_Questions to answer_.
**A)** In the review of Any Day Now below, why does the reviewer find Alan Cumming a poor fit for the role of Rudy? Answer in one to three sentences.
**B)** Using the review of Any Day Now below, answer each question briefly:
(i) In what year is the film set?
(ii) How many American states permit joint adoption for same-sex couples, according to the review?
(iii) Which actor plays Marco?
**C)** Write a continuation of the review of Any Day Now that picks up after its final sentence.

_Selected passage_.
——

It would take a heart of stone — or zero tolerance for soap — to resist Any Day Now, a full-throttle weepie about a West Hollywood gay couple trying to adopt a neglected boy with Down syndrome.
Their quest might be an easier one today, when 16 American states permit joint adoption for same-sex couples, and all manner of family forms proliferate on and off-screen. But the film, loosely taken from real-life events, is set in 1979, when institutional homophobia was as common as pointy collars on loud print shirts. Both get ample play in a period piece that takes innocent joy in its cheesy trappings; the wigs are a fright, but never mind.
Intended or not, the movie's title, which plays off the Bob Dylan protest song "I Shall Be Released," implies a double meaning. Any day now may bring the salvation of Marco, a quiet, sweet boy bouncing from one inhospitable government facility to the next after being abandoned by his junkie mother (Jamie Ann Allman). Any day now, too, just beyond the horizon of this scenario, America will begin to come to terms with the LGBT community and the question of their civil rights.
The movie turns on one couple's legal struggle to adopt a child they've nurtured for more than a year, but it's also an improbable love story between three lost souls united by their outsider status. Abandoned when his mother finally goes to jail, Marco — played by the charming Isaac Leyva, who gets to show off his disco-dancing chops — is rescued by his neighbor, Rudy Donatello (Alan Cumming), a flamboyant drag artist who knows what it means to be down on his luck.
Cumming always gives good value, and his regular bursts into cabaret numbers are certainly an added bonus. Yet this instinctively ironic actor doesn't seem best suited to play the movie's most sentimental creation. A mouthy, heart-of-gold construct, Rudy dresses like Ratso Rizzo and comes on like The Fonz.

——

_Supplied information_.
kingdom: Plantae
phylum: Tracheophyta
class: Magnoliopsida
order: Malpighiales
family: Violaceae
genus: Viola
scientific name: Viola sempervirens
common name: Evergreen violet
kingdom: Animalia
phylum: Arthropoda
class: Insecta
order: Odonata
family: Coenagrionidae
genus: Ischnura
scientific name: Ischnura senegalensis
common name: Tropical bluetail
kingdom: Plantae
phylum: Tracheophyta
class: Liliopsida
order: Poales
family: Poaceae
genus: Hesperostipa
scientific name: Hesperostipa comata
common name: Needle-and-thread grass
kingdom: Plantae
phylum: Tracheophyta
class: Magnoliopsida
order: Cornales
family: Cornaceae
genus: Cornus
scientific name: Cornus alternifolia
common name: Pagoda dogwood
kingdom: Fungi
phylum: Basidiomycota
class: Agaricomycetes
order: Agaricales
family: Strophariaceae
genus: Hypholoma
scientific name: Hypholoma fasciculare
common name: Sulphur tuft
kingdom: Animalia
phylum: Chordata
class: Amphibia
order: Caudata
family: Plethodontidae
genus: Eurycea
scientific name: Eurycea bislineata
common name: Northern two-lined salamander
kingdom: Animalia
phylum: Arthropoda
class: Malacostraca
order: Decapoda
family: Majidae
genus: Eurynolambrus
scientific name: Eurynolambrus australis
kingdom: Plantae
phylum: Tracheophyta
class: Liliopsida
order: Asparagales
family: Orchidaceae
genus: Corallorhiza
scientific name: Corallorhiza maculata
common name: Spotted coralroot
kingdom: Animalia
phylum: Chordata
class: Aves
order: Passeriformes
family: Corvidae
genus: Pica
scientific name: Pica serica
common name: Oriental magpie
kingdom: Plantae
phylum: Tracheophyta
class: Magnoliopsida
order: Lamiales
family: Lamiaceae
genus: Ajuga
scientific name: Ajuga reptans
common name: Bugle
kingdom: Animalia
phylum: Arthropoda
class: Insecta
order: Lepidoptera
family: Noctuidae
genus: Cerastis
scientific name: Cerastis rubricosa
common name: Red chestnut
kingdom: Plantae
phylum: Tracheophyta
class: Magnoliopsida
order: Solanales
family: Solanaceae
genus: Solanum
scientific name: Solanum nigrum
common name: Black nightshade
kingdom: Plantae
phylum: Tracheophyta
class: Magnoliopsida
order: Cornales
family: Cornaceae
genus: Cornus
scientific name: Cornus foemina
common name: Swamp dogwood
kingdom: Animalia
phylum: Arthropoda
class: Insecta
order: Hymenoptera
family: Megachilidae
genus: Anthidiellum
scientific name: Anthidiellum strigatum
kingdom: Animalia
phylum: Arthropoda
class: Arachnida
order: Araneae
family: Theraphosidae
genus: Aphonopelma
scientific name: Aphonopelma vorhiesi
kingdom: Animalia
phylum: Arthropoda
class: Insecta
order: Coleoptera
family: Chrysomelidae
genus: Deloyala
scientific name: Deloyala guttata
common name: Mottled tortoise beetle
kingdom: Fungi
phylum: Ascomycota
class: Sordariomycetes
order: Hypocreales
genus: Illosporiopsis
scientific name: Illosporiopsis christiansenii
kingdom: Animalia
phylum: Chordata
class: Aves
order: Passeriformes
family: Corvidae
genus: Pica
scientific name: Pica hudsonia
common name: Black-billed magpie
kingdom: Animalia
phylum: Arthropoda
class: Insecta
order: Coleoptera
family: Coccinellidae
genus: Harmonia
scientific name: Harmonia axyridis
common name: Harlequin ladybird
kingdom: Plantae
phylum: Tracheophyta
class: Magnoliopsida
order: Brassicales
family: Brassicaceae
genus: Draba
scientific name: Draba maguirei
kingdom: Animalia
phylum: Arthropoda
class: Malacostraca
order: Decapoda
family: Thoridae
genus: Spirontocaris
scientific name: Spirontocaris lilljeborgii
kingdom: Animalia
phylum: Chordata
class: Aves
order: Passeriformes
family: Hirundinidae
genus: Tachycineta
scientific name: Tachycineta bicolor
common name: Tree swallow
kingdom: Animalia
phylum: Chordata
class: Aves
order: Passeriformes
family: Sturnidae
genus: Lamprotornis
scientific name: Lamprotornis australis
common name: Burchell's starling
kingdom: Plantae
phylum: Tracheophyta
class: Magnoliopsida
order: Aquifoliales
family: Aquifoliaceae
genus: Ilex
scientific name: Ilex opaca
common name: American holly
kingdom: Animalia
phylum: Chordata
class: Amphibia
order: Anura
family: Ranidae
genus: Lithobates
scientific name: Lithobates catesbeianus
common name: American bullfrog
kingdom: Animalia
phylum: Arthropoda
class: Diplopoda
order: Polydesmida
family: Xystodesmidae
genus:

——

_Written answers_.
**A)** Cumming is an instinctively ironic actor, and Rudy is the movie's most sentimental creation. A performer with that ironic bent doesn't seem best suited to such a role.

**B)**
(i) 1979
(ii) 16
(iii) Isaac Leyva

**C)**
Still, there's something moving about the loving ease that grows between Rudy and his buttoned-up lover, Paul (Raising Hope's Garret Dillahunt, prevailing heroically over a preposterous rug), who's an ambitious district attorney with one foot still in the closet.
Their relationship, fortified by blossoming affection for the boy they've taken into their home, complicates the otherwise loaded die of a plot, which is piled high with hard-faced or weaselly adversaries, all of them either heedless or determined to bring down this happily cobbled together family. The bosses, judges and prosecutors can't just be haters; they have to look like haters too.
A former actor himself, Travis Fine is a sensitive director of his three leads, but he's an unsubtle writer of declamatory dialogue, and his lack of technical craft shows. In fact, Any Day Now is one of those rare films that works better on a small screen. In the movie theater, I was continually distracted by murky lighting, heads rising out of frame, and in-your-face close-ups that went nowhere dramatically. But viewed on DVD, the filmmaking flaws melted into the background of a bang-up, social-issue TV movie with a big heart and enough courage to play out an ending we may not see coming — but one that makes perfect sense in light of the madness that's gone before.